> GIVEN TEXT
--- --- ---

Copyright August 2018
Research Experiment Summary:
Commercially available fresh and caramel apples were inoculated with Listeria monocytogenes. Wet Pre-Liminate™ Formula W31 containing probiotic organisms selected for competitive inhibition were added to fresh produce apples and caramel apples. The amount of probiotic added was achievable in common industry applications. All products were stored in their original packaging at ambient temperature (73°C) for the duration of the study. Multiple replications and repetitions/pathogen were analyzed using AOAC Method 2003.12 , a PCR-Dupont Qualicon BAX method and system. This study validates the use of competitive microorganisms can be considered as a valid and effective pathogen intervention for fresh and minimally processed fruits.

--- --- ---

> DATA SUPPLIED
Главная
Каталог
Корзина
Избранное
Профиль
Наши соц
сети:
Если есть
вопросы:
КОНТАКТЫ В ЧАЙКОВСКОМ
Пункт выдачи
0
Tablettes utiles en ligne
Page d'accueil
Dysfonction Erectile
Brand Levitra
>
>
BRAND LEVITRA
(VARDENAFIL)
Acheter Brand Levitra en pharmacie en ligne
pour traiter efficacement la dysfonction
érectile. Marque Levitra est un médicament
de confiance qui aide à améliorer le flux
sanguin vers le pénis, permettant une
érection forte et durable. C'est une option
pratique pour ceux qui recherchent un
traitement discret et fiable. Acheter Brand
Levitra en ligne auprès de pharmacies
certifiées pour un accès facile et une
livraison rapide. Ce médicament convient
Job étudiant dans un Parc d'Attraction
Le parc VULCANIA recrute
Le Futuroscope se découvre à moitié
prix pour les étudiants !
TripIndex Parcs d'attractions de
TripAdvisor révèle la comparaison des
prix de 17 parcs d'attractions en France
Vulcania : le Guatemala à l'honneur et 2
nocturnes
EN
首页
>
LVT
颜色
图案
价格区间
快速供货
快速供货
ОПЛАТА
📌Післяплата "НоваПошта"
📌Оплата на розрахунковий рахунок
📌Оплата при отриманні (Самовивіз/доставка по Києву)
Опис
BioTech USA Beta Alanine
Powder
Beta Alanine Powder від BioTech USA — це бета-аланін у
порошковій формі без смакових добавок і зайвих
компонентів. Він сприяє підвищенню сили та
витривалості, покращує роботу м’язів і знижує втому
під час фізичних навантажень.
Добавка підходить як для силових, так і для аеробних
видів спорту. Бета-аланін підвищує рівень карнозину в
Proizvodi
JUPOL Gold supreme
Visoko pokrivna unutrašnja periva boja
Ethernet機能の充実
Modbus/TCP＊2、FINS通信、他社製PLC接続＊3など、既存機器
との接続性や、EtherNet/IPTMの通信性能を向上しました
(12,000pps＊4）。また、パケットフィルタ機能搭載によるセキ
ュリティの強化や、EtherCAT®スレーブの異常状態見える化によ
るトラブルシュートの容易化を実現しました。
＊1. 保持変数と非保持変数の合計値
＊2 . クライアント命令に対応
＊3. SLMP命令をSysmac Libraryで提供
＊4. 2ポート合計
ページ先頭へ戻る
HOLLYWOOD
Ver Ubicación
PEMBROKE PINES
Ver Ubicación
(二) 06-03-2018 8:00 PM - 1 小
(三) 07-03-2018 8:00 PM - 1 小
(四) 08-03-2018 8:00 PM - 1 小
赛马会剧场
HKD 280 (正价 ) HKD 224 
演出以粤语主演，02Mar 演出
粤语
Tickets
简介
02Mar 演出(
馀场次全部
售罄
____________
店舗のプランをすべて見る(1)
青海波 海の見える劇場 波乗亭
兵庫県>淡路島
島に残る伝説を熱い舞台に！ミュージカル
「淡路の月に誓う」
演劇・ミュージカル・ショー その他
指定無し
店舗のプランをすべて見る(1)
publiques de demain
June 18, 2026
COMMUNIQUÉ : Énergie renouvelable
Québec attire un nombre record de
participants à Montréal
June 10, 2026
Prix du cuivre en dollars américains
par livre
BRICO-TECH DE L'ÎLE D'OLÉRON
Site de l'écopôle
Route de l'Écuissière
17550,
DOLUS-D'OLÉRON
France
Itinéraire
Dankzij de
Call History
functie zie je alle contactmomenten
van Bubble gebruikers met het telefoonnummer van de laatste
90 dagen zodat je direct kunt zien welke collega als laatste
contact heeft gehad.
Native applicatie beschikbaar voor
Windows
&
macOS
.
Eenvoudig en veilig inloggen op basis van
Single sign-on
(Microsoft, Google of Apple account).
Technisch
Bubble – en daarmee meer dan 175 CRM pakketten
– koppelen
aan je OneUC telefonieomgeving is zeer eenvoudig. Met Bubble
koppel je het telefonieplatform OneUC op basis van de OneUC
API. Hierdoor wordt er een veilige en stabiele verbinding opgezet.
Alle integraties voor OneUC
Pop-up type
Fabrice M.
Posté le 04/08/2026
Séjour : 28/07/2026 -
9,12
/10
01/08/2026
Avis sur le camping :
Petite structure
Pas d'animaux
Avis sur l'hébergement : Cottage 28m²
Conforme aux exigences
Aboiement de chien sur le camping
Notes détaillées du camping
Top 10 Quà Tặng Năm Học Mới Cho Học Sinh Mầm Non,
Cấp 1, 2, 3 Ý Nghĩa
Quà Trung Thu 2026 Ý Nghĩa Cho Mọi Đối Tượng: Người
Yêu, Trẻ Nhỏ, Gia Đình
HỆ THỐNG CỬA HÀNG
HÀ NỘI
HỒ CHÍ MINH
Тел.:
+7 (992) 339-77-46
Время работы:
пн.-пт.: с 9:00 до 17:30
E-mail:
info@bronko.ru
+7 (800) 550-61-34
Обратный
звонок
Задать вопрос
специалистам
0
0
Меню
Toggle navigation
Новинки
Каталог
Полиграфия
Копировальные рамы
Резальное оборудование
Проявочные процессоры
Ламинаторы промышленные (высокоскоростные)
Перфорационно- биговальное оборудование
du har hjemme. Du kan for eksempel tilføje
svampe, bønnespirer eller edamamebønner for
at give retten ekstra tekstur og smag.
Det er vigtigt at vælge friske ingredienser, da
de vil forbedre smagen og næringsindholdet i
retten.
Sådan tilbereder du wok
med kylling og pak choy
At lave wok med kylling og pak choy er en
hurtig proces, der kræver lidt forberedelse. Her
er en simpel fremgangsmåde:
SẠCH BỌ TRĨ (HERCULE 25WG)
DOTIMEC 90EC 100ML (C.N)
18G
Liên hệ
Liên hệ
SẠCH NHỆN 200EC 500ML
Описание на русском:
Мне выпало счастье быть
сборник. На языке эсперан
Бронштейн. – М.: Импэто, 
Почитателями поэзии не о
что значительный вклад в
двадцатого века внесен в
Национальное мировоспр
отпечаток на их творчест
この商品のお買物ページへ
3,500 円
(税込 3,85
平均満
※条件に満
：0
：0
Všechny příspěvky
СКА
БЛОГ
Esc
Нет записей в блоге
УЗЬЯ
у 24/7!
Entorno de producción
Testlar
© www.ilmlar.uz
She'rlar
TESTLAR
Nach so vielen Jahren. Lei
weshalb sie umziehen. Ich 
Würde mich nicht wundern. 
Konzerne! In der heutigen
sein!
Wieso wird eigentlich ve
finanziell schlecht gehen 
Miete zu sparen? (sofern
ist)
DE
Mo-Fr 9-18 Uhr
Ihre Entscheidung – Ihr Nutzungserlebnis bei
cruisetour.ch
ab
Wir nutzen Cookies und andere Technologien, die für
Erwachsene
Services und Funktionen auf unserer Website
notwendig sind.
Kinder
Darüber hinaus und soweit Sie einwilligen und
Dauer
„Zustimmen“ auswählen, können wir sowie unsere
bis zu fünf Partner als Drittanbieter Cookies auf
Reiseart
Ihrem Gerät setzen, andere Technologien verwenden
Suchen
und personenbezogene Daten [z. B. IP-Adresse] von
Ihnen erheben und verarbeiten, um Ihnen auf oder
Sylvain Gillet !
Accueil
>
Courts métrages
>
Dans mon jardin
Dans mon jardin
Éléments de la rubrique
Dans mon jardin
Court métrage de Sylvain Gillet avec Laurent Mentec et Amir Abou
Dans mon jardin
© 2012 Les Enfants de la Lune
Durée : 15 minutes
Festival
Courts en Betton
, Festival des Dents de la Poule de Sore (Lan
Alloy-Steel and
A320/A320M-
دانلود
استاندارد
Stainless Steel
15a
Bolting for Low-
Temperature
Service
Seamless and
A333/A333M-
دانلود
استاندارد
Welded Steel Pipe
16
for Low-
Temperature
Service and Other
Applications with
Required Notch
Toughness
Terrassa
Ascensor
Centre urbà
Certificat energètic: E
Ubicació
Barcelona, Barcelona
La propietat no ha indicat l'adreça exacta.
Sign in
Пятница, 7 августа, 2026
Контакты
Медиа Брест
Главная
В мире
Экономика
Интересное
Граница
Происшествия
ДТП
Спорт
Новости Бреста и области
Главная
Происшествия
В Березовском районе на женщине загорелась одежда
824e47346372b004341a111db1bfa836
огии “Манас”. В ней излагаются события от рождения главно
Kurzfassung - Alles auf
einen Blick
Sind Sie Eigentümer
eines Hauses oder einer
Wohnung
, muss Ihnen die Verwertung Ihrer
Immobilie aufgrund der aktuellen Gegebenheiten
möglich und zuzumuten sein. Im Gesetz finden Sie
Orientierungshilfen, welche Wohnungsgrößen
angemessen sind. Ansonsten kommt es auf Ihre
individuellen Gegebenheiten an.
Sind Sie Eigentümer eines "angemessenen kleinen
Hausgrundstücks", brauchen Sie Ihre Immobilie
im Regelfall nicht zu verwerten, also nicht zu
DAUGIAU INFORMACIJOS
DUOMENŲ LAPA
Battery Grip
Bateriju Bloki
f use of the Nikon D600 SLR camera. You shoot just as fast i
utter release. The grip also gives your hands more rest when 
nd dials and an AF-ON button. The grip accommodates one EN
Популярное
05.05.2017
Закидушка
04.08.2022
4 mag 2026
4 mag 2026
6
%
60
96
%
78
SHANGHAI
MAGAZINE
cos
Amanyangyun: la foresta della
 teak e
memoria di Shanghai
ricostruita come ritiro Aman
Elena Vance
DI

--- --- ---

Reproduce the passage of the probiotic apple study summary from "Copyright August 2018" up to and including "minimally processed fruits.".

> WRITTEN ANSWER
Copyright August 2018
Research Experiment Summary:
Commercially available fresh and caramel apples were inoculated with Listeria monocytogenes. Wet Pre-Liminate™ Formula W31 containing probiotic organisms selected for competitive inhibition were added to fresh produce apples and caramel apples. The amount of probiotic added was achievable in common industry applications. All products were stored in their original packaging at ambient temperature (73°C) for the duration of the study. Multiple replications and repetitions/pathogen were analyzed using AOAC Method 2003.12 , a PCR-Dupont Qualicon BAX method and system. This study validates the use of competitive microorganisms can be considered as a valid and effective pathogen intervention for fresh and minimally processed fruits.